Today, I was in pain (my tooth) and stressed out and I reached for my phone to call my dad, of all people. It’s been four years and it’s still a knee jerk reaction to call him. When will that end? Do I really want it to? Sometimes I call my grandparents when I know they won’t answer just so I can hear his voice on the answering machine. It’s silly but it helps because I’m afraid I’ll start to forget. I don’t have anyone to help me remember.

Anyway, there is this series of books by Dean Koontz about a character named Odd Thomas. I bought Dad a copy of the first book for Christmas one year, a copy I probably still have, and he was so happy because it was the perfect gift for him. He LOVED it! It’s one of my favorites as well. The irony that it is about a man who can see and communicate with dead people is not lost on me, either.

The year Dad died, the second book came out, entitled Forever Odd. He would have loved it too. Dean Koontz was always one of his favorite writers, along with Louis L’Amour. One of my clearest memories of my dad is seeing him read a book by Koontz while stretched out on the couch. We would both spend hours in the same room, just reading, and then we’d talk about our books to each other and swap when we were done. I can’t remember a single time that Dad ever told me I was too young or too silly for a book. If I put it down, he didn’t say a word, just offered me another one.

I never realized what a big impact he had on my love for reading.

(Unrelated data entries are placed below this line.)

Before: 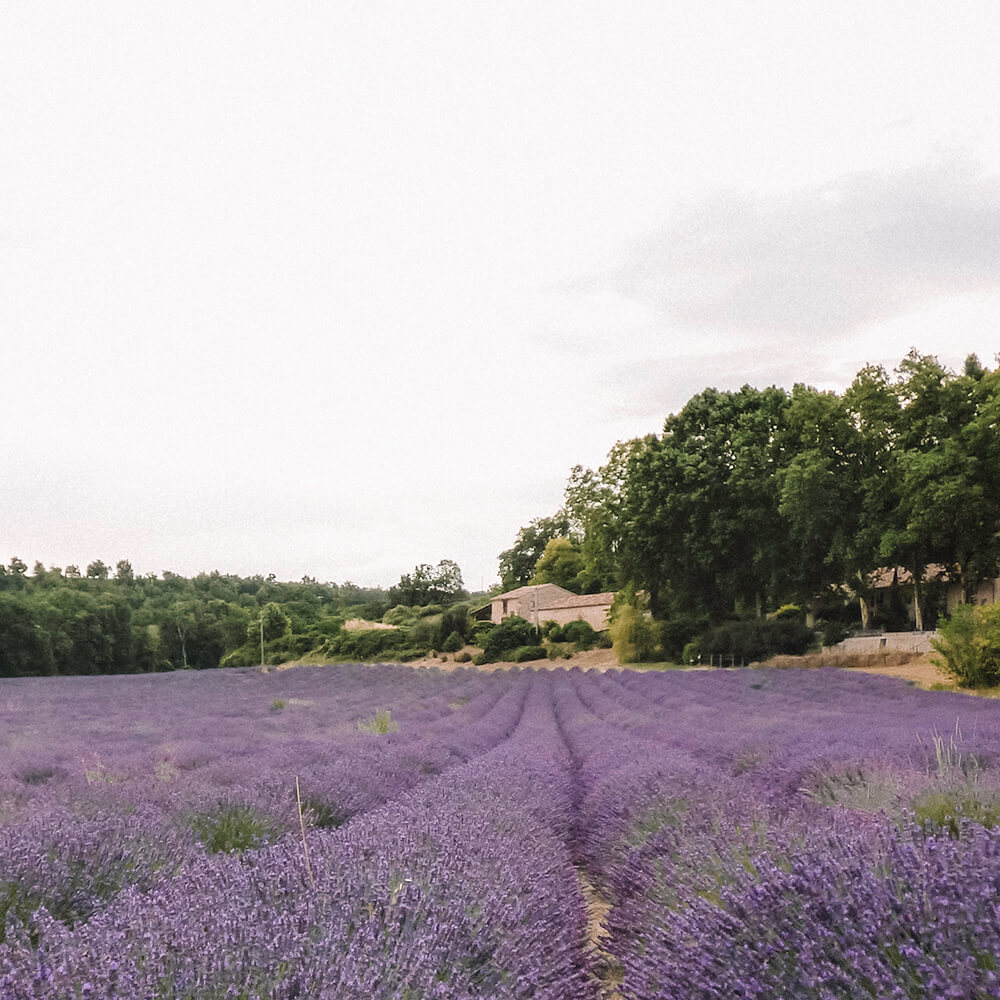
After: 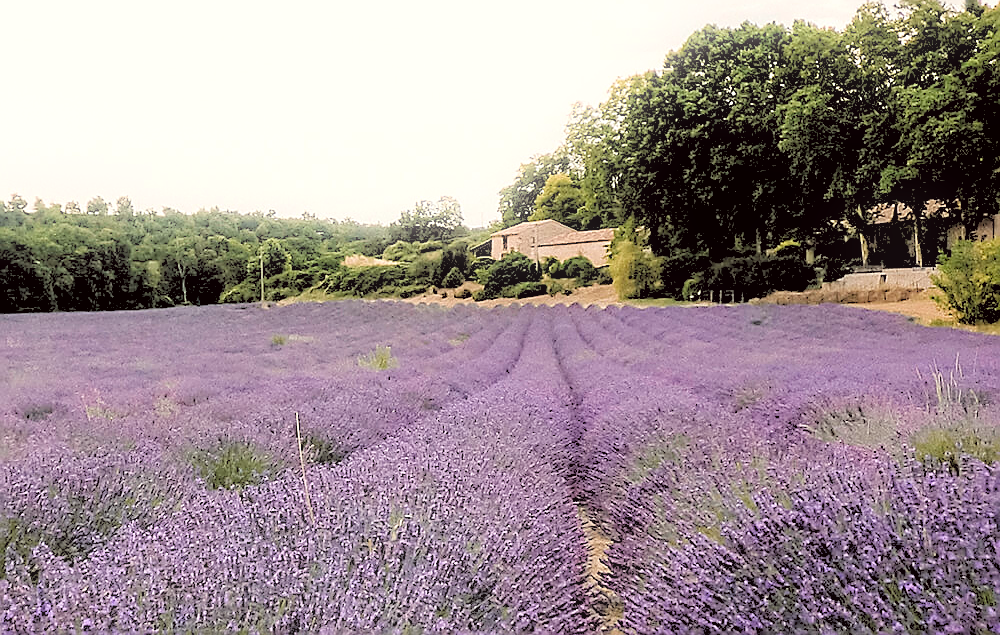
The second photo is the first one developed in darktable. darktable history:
crop and rotate: top 36.435%
rgb levels: levels [[0.027, 0.429, 0.996], [0, 0.5, 1], [0, 0.5, 1]]
bloom: size 5%, threshold 95%, strength 15%
color correction: highlights a* -0.95, highlights b* 4.5, shadows a* 3.55
sharpen: radius 1.4, amount 1.25, threshold 0.7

My mother helped teach me how to read when I was three (going on four) and I’ve always been grateful. (Considering that she wasn’t entirely fluent in English at the time, I consider it quite the impressive feat!) I wish I could thank my father but I can thank my mother, so, thank you Mom!

I’m not sure what I was really going to write about. I lost my point in my tangent. I guess I really just wanted to say how much I thought about Dad today and how much I miss him. His birthday is in a month and for the first year since he died, I’ll be capable of going to his grave site to lay flowers…but I don’t think I’m ready. If I’ll ever be ready.

I don’t know. I’m going to bed. My heart hurts enough for one night.